-- Zu erledigende Aufgaben --
A – Nennen Sie alle Vornamen von Personen, die im Textausschnitt vorkommen.
B – Entnehmen Sie dem Textausschnitt wortgetreu die Passage von „Als dann Andi“ bis einschließlich „vorbei zu schauen.“.

-- Textausschnitt --
--------------------------------------------------
Zunächst einmal hatte wir auf unserem Weg nach Salta den Talampaya-Nationalpark und das Valle de la Luna besucht. Die Felsformationen mit ihren prähistorischen Wandmalereien inmitten einer grandiosen Wüstenlandschaft wurden 2000 zum UN-Weltkulturerbe erklärt. Und wieder einmal folgten wir den Spuren des Condors, der uns hier unablässig mit seinem majestätischen Flug begleitete. Er ist zu Recht der König der Aden und sein Auftreten steht für uns dem des Löwen in Afrika oder dem des Tigers in Indien in nichts nach.
Dann ging es weiter Richtung Cafayate, als uns plötzlich ein bekanntes und fast schon vergessenes (verdrängtes?) Geräusch von der Hinterachse aus unserem Reisetrott herausriss: die hintere, rechte Bremse kratzte diesmal hart auf der Bremstrommel und wir verloren Bremsflüssigkeit. Keine tolle Sache zwischen Nichts und Nirgendwo, 250 km von Cafayate entfernt… Nach sehr bremsensparendem Fahren erreichten wir dann irgendwie Cafayate, wo wir zum Glück die Bremsen provisorisch reparieren lassen konnten und die Familie Schneider wiedertrafen, die hier Ihren Nachwuchs zu Welt bringen wollte. Als dann kurz darauf Andi und Sandra auch noch auf dem Campingplatz auftauchten, war die „Mendoza-Bande“ wieder komplett. Überflüssig zu erwähnen, dass wir viel Spaß hatten und viele, große Stücke argentinisches Rinderfilet auf dem Grill ihr wohlverdientes „Ende“ fanden.
Als dann Andi und Sandra erzählten, dass sie, wie wir, weiter über Salta nach San Pedro de Atacama in Chile fahren wollten, war schnell abgemacht, dass wir diese Etappe gemeinsam fahren. Und da Schneiders auch die nächsten Wochen noch in Cafayate sein wollten, zumindest bis Noah (der Nachwuchs) das Licht der Welt erblickt und reisebereit ist, beschlossen wir, auf dem Rückweg nochmal vorbei zu schauen.
--------------------------------------------------
-- Datensatzinhalt --
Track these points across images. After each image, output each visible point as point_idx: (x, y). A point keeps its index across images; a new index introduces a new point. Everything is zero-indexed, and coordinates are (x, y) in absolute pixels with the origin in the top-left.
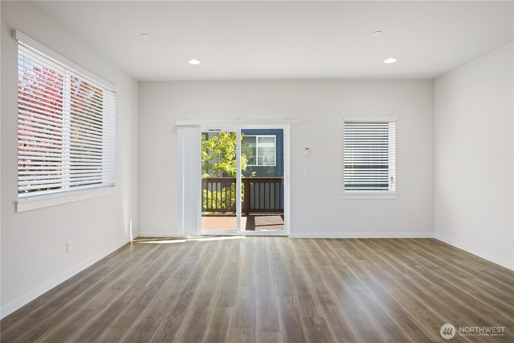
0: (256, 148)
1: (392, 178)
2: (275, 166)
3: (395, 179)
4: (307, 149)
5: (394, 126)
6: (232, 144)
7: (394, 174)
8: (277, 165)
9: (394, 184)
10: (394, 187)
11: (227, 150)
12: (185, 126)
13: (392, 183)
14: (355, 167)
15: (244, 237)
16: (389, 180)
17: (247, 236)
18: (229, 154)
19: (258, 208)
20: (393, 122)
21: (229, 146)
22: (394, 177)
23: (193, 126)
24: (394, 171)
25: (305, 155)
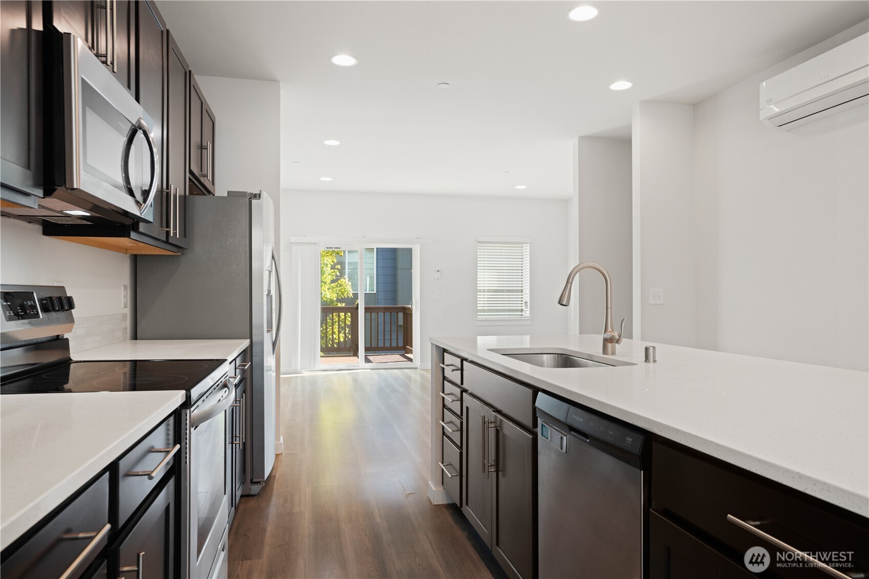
0: (345, 263)
1: (526, 302)
2: (375, 292)
3: (529, 304)
4: (438, 271)
5: (528, 248)
6: (331, 261)
7: (529, 299)
8: (377, 291)
9: (529, 309)
10: (528, 312)
11: (325, 269)
12: (302, 243)
13: (526, 308)
14: (489, 291)
15: (370, 370)
16: (524, 304)
17: (371, 369)
18: (327, 274)
19: (369, 346)
20: (528, 243)
21: (327, 265)
22: (529, 302)
23: (311, 244)
24: (529, 296)
25: (437, 278)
--------------------------------------------------
-- Ihre Antworten --
A – Andi, Sandra, Noah

B –
Als dann Andi und Sandra erzählten, dass sie, wie wir, weiter über Salta nach San Pedro de Atacama in Chile fahren wollten, war schnell abgemacht, dass wir diese Etappe gemeinsam fahren. Und da Schneiders auch die nächsten Wochen noch in Cafayate sein wollten, zumindest bis Noah (der Nachwuchs) das Licht der Welt erblickt und reisebereit ist, beschlossen wir, auf dem Rückweg nochmal vorbei zu schauen.